Według Państwowej Inspekcji Pracy, wrześniowy wybuch butli z gazem w lokalu For-Fit przy ul. Gwiezdnej w Legnicy był zbiorowym wypadkiem przy pracy, a przedłożone przez pracodawcę protokoły powypadkowe zawierają nieprawdę. Krzywdzą ofiary eksplozji, które doznały m.in. oparzeń, złamania kości, uszkodzenia słuchu. Sprawą zajmie się, prawdopodobnie już 9 stycznia, Magazyn Ekspresu Reporterów w TVP 2.

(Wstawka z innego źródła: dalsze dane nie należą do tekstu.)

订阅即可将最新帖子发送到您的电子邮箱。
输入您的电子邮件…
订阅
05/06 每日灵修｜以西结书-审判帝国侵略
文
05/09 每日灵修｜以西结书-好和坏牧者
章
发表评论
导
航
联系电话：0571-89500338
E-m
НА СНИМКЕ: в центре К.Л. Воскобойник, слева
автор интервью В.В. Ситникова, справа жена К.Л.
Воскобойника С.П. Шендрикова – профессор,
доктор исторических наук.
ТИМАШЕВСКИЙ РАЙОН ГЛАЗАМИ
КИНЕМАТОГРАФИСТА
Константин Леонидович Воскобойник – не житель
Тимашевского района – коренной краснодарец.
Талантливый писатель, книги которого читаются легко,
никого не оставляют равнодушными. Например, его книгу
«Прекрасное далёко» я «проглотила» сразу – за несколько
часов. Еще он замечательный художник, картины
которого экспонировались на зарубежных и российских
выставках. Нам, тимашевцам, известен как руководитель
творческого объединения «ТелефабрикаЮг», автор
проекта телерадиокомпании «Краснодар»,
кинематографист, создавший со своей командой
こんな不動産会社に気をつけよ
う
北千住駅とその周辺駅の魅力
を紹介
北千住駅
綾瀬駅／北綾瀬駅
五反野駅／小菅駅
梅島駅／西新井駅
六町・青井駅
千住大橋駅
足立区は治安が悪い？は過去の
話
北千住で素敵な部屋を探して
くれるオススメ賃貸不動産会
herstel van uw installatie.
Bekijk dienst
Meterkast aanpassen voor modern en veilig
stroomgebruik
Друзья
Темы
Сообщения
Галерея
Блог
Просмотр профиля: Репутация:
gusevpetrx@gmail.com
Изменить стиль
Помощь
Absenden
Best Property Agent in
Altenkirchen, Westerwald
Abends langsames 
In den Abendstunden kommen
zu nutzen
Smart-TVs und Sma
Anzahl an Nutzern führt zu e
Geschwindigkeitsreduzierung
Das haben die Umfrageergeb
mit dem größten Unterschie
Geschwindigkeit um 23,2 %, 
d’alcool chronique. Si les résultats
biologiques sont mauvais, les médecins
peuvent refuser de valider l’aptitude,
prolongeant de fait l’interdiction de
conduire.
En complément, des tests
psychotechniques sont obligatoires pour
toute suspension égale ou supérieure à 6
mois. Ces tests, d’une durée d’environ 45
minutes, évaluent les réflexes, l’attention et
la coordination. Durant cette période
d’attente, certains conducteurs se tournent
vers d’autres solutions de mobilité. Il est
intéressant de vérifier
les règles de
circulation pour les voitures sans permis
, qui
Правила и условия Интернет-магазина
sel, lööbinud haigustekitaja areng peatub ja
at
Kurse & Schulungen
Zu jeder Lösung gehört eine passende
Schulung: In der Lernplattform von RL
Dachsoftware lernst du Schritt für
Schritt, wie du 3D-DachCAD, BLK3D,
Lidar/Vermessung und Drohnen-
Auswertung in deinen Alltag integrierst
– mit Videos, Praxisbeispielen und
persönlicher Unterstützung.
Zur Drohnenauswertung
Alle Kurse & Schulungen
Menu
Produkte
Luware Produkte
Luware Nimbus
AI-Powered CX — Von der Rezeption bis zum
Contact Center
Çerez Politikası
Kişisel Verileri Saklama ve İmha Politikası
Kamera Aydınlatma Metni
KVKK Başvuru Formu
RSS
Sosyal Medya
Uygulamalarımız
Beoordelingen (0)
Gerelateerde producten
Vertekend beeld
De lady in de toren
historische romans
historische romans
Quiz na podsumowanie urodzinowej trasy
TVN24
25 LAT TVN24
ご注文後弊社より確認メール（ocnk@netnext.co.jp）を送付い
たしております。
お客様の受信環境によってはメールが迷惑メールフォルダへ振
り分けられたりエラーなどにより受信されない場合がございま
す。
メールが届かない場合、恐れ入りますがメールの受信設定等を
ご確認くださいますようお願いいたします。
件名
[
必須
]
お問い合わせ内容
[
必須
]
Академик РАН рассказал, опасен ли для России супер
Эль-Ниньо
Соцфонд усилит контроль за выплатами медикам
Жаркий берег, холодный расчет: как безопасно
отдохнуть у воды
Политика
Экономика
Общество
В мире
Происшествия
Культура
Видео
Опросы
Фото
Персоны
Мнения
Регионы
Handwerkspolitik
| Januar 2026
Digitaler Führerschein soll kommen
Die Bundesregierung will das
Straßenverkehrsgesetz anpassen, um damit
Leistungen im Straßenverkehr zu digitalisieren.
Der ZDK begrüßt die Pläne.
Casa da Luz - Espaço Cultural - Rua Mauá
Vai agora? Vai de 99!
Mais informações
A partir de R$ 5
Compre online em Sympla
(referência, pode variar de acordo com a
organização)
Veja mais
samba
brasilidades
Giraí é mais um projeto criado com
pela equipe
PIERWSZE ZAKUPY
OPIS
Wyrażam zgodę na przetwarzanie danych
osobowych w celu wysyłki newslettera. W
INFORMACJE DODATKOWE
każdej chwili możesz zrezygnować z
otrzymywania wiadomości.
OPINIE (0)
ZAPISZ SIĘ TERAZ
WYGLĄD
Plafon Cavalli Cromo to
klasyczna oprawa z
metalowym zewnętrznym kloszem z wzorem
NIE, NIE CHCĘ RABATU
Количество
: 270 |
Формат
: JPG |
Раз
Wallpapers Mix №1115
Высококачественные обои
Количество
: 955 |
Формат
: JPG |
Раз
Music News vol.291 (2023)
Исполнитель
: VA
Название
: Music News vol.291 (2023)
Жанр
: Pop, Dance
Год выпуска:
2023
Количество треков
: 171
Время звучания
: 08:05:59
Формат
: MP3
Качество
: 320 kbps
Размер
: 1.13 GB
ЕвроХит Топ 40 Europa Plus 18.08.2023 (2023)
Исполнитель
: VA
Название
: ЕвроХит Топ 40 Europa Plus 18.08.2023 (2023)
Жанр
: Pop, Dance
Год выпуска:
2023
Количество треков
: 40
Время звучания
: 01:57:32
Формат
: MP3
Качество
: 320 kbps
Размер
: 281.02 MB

7 września w lokalu, gdzie 4 pracowników firmy For-Fit przygotowywało posiłki na dowóz, doszło do niekontrolowanego wycieku propan-butanu z butli, zapalenia się gazu, pożaru. Ucierpieli młody kucharz Jarosław Dzimira (rozległe poparzenia skóry), asystująca mu przy wymianie butli Dalia Abaid (złamanie ręki, przecięcie mięśni i ścięgien), Anna Lis (utrata słuchu), Anita Safronow (uszkodzenie słuchu). Cała czwórka doznała też szeregu urazów psychicznych i wymaga długiej terapii. Z protokołów powypadkowych, które zatwierdził powołany przez właścicielkę For-Fit zespół powypadkowy, wynika jednak, że Anna Lis i Anita Safronow nie uległy wypadkowi w pracy, a najciężej poszkodowany Jarosław Dzimira jest jednocześnie wyłącznym sprawcą wypadku. Oznacza to, że byli pracownicy For-Fit – od kilku miesięcy pozbawieni możliwości pracy i środków do życia – nie mogą liczyć też na jakiekolwiek świadczenia powypadkowe.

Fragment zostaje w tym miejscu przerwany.